You say dogs, we say Dawgs.

You say everyone, we say all y’all.

You say free and fair elections are essential for democracy, we say well hold on just a minute there!

For those of you asking why, if there was no voter fraud in Georgia’s most recent elections, the state needs new voter laws to crack down on fraud, I figured y’all could use a little primer on some of our favorite sayings. You’ll hear these chestnuts — or as we say, pecans — everywhere you go. Be sure to memorize them before you visit so you don’t stick out like the damn Yankee you are!

Don’t Count Your Chickens Before They Have a Legally Valid Excuse to Vote by Mail

Ah, I love this one. My granny had it stitched on pillows all over her sitting room. This little saying reminds us that premature action will get us into trouble — and that’s exactly what happened when we passed no-excuse absentee voting back in 2005, not thinking so many people would actually use it.

Now that we’ve been hoisted by our own petard — or as we say down here, Stacey Abrams’d — it’s time to amend our wrongs and ensure that folks can only vote by mail if they’re old, disabled or overseas. (I don’t send mail; I write messages in my sweetcorn fields for the Delta flight crews to pass on.)

Know Thyself, But Include Proof of Identification with Your Absentee Ballot Just in Case

Socrates is a bit highfalutin’ for our humble southern tastes, but hot damn if this one doesn’t melt on the tongue like butter! The truth is, you might know thyself, but we don’t, and neither do thy elections officials. Sure, there has been zero evidence of absentee ballot fraud, but that’s not really the point. There were just so many absentee ballots this year, and counting is exhausting! (I don’t count; I just nod at my money and murmur, “Looks about right.”)

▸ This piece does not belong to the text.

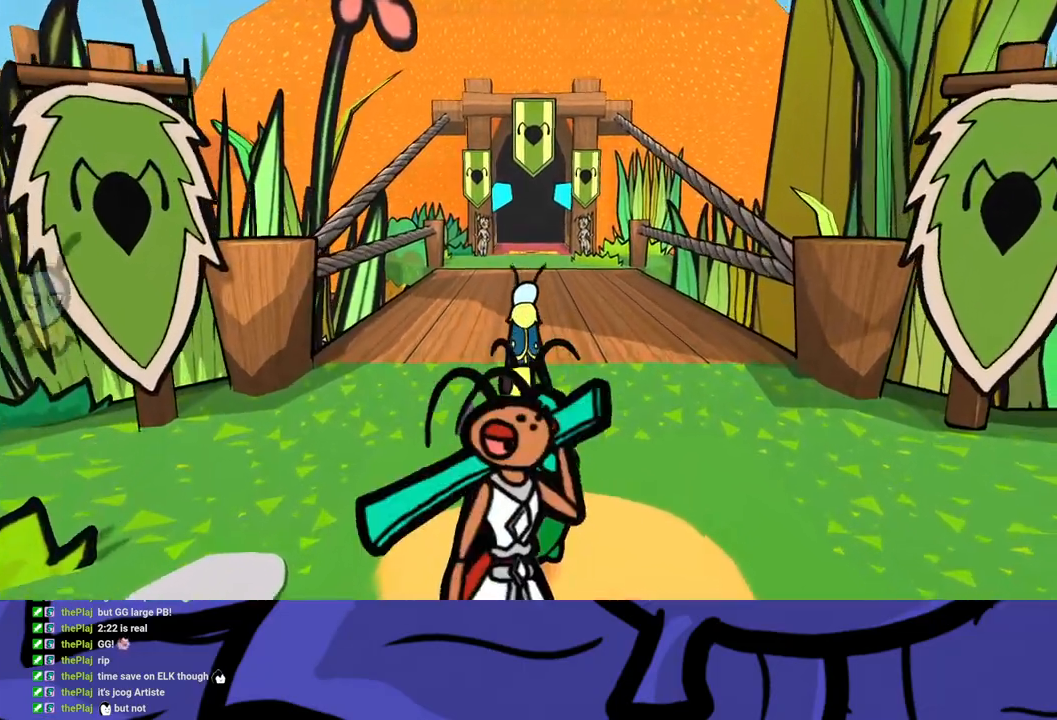
{"buttons": ["DPAD_UP"], "left_stick": "center", "events": []}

It Is Possible to Have Too Much of a Good Thing, When That Thing is Ballot Drop-Boxes

On hot summer nights, when I was an ambitious young buck who believed in expanded access to the ballot, my daddy would smile and remind me of this from his rocking chair. Wise old Aesop knew that even good things, like very popular, very secure ballot drop-boxes, can get to be too much.

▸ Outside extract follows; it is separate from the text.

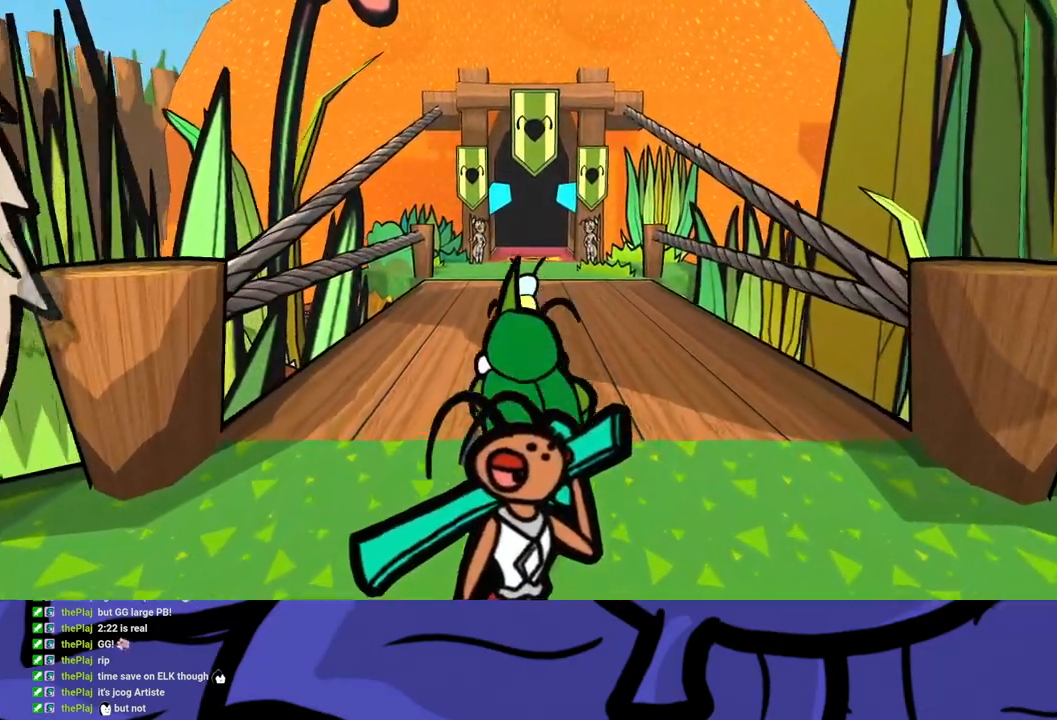
{"buttons": ["DPAD_UP"], "left_stick": "center", "events": []}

Rather than provide more ballot drop-boxes — which help voters get absentee ballots in on time, reducing the number of rejected votes — we should actually offer fewer so that people don’t take them for granted. By limiting them to inside polling places and only when those polling places are open, we’ll treasure each and every sparsely-distributed ballot drop-box. (I don’t treasure; I maintain an enlightened spiritual distance from material things.)

Sunday Is a Day of Rest, Not So Much About Electoral Politics

God worked hard to create the world, so don’t steal that thunder and go casting votes for people who aren’t God. Of course, not everyone observes the Sabbath on Sunday — and we love our religious liberty — so we’re giving every county the option to restrict the polls on Saturday or Sunday.

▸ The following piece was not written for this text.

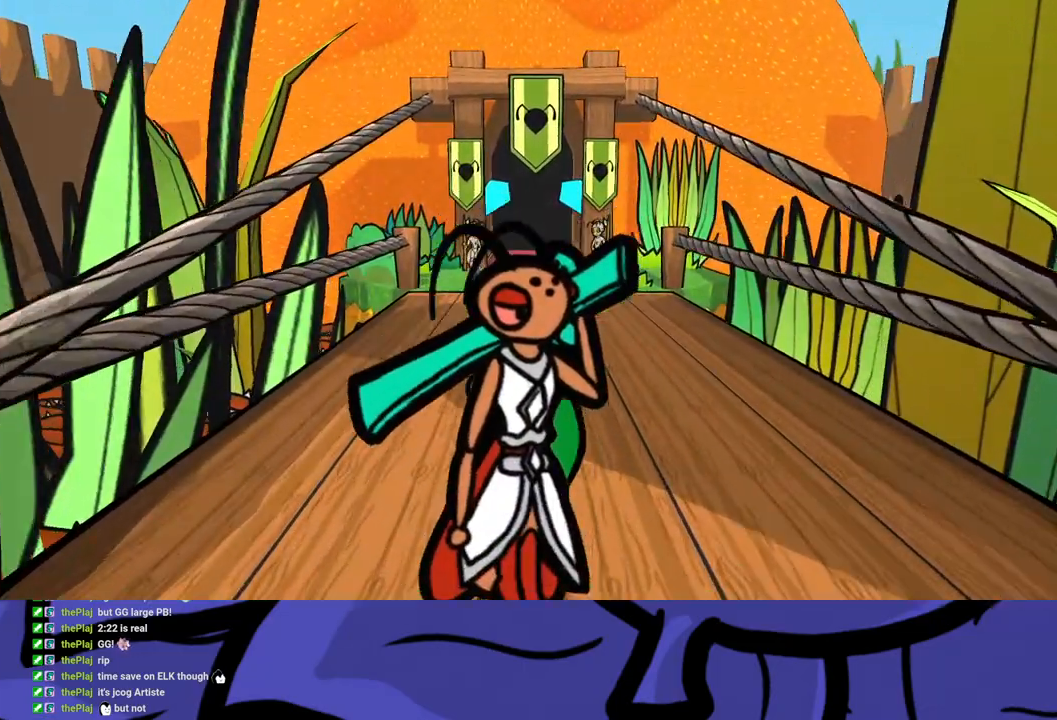
{"buttons": ["DPAD_UP"], "left_stick": "center", "events": []}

Let me be clear: this measure is not designed to limit the power of Black churches’ ‘Souls to the Polls’ programs. We love souls! We love polls! Just not necessarily in the same sentence. Better to stay home on the Sabbath, relax, and cast a vote for your favorite football team instead because we’re legalizing sports betting, baby! (I don’t bet; I make fanciful anagrams out of our teams’ names, like ‘Swag D.’)

There Are No Problems, Only Solutions

That’s it! That’s the whole saying! It’s not even a Georgia original; John Lennon said it, which is remarkable considering he was a pacifist, bless his heart — but don’t let him vote!

This one is a favorite of our dear Lieutenant Governor Geoff Duncan, who, when asked which problem enhanced voting restrictions are supposed to solve, replied, “I don’t think we have identified a problem we are trying to solve.” And why should we? The problem’s not important, the solution is! That’s why we here in Georgia are committed to finding as many solutions as we can, without getting bogged down by problems. We’re keeping it simple, like a creek-side picnic on a Sunday when the polls are closed. (I don’t picnic; I stand in a giant parking lot for several hours deepening my flip-flop tan. Go Dawgs!)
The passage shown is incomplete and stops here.